If instead you plan to negotiate rent on a new lease, you might have more luck getting a deal during the rental market's slower months, such as in the winter, says Kriegstein. Landlords might have a tougher time getting new tenants then and be more willing to meet your price.
3. Show what a great tenant you are
When you sit down with your landlord to negotiate rent, don't let the whole conversation focus solely on properties and numbers. Nick Disney, a real estate investor in San Antonio, Texas, who manages 47 properties, suggests current renters emphasize the ways they already protect their landlord's investment. "Show the landlord that you are taking good care of the property with pictures or video, or even by offering a walkthrough," Disney says. This is also a great time to mention how you consistently pay your rent on time.
For negotiations on new leases, you might offer pictures and videos of the last property you rented, as well as written letters from previous landlords who can vouch for you paying rent on time and treating the property well. You'd likely be asked anyway, but if not, you might also volunteer to share your credit score, if it's good, to prove you responsibly pay off your debts.

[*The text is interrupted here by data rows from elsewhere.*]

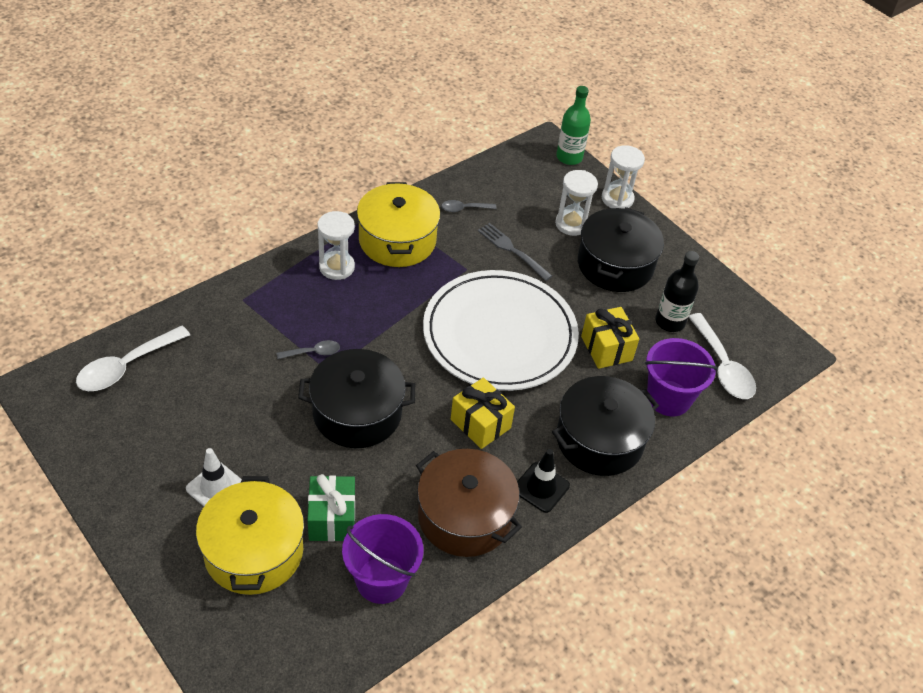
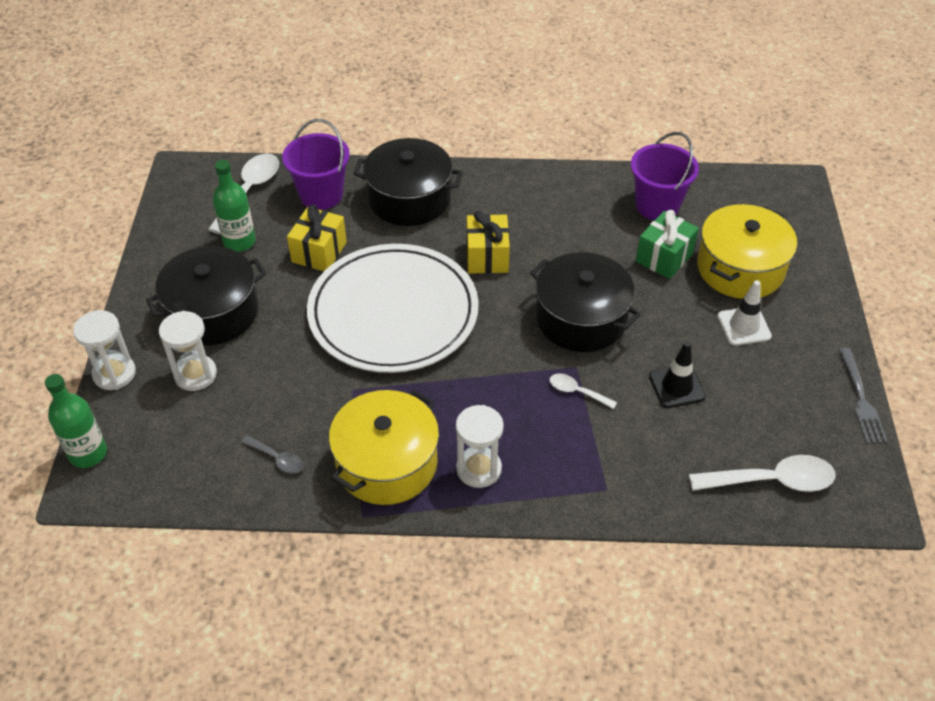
camera: 135 degrees left, 0 degrees up
grey spoon [277,340,340,359] -> white spoon [550,373,617,409]
brown pot [416,449,522,557] -> none
grey fork [478,223,552,281] -> grey fork moved to [839,348,888,443]
black traffic cone [517,449,570,513] -> black traffic cone moved to [649,341,706,408]
black bottle [655,251,699,332] -> green bottle [213,160,256,252]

4. Consider a longer lease
Disney says offering to sign a longer lease could be a winning negotiating tactic for the renter because it keeps the landlord from having to prep the property for new tenants. If you're prepared to commit to the space for more than a year, offer to rent for longer for a reduced rent price.
5. Offer free labor
Landlords are on the hook for taking care of the properties they rent out, so offering to take some of the caretaking off their plate could help with rent negotiations. If you wouldn't mind mowing the lawn, tending to the garden, or taking care of fixups such as painting walls and cleaning rugs, your landlord might be willing to give you a lower rent in exchange for the work. But this might have a better shot at working in a small building or in a single-family rental vs. a large managed building, which already employs a maintenance team.
How to set the tone for a successful rent negotiation meeting
Let's say you have a solid case for your rent negotiation request—you know what you want to pay and how the local market supports your ask, and you can prove that you're a stellar tenant. It's still important to take the right, respectful approach to the negotiation conversation.
"Avoid making demands or ultimatums," Kriegstein says. "Instead, focus on finding common ground with your landlord and working together to find a solution that works for both parties."
And fight the urge to discuss rent over text or email. "Setting a time to meet with the landlord in person is a good idea to ensure thoughts are exchanged without misunderstanding of tone or meaning," explains Stacy Brown, director of technical training at Real Property Management, a single-family rental residence management franchise organization.
The pros and cons of negotiating rent
If you have a successful rent negotiation meeting, it's easy to see the pluses:
- You save money that you could direct to other expenses each month.
- Your rent request, if not fully met, might at least encourage your landlord to offer some other concession, such as a waived pet fee, reduced parking cost, or property fixups, to keep you as a tenant.
But there are potential cons to consider as well:
- With a reduced rent, the property owner might be more limited in investing in upgrades to the property, Brown points out.
- Entering rent negotiations could damage your relationship with your landlord if either party leaves the table feeling unheard.
- Any concessions you made during the rent-negotiation process—such as agreeing to a longer lease or offering to handle certain maintenance work—could come back to haunt you if your circumstances change. Perhaps you meet someone who wants you to move in with them or your job gets more demanding, leaving little time for making repairs.
- If you manage to avoid an increase this year, you might face a bigger rent spike the following year to catch you up to the market rate.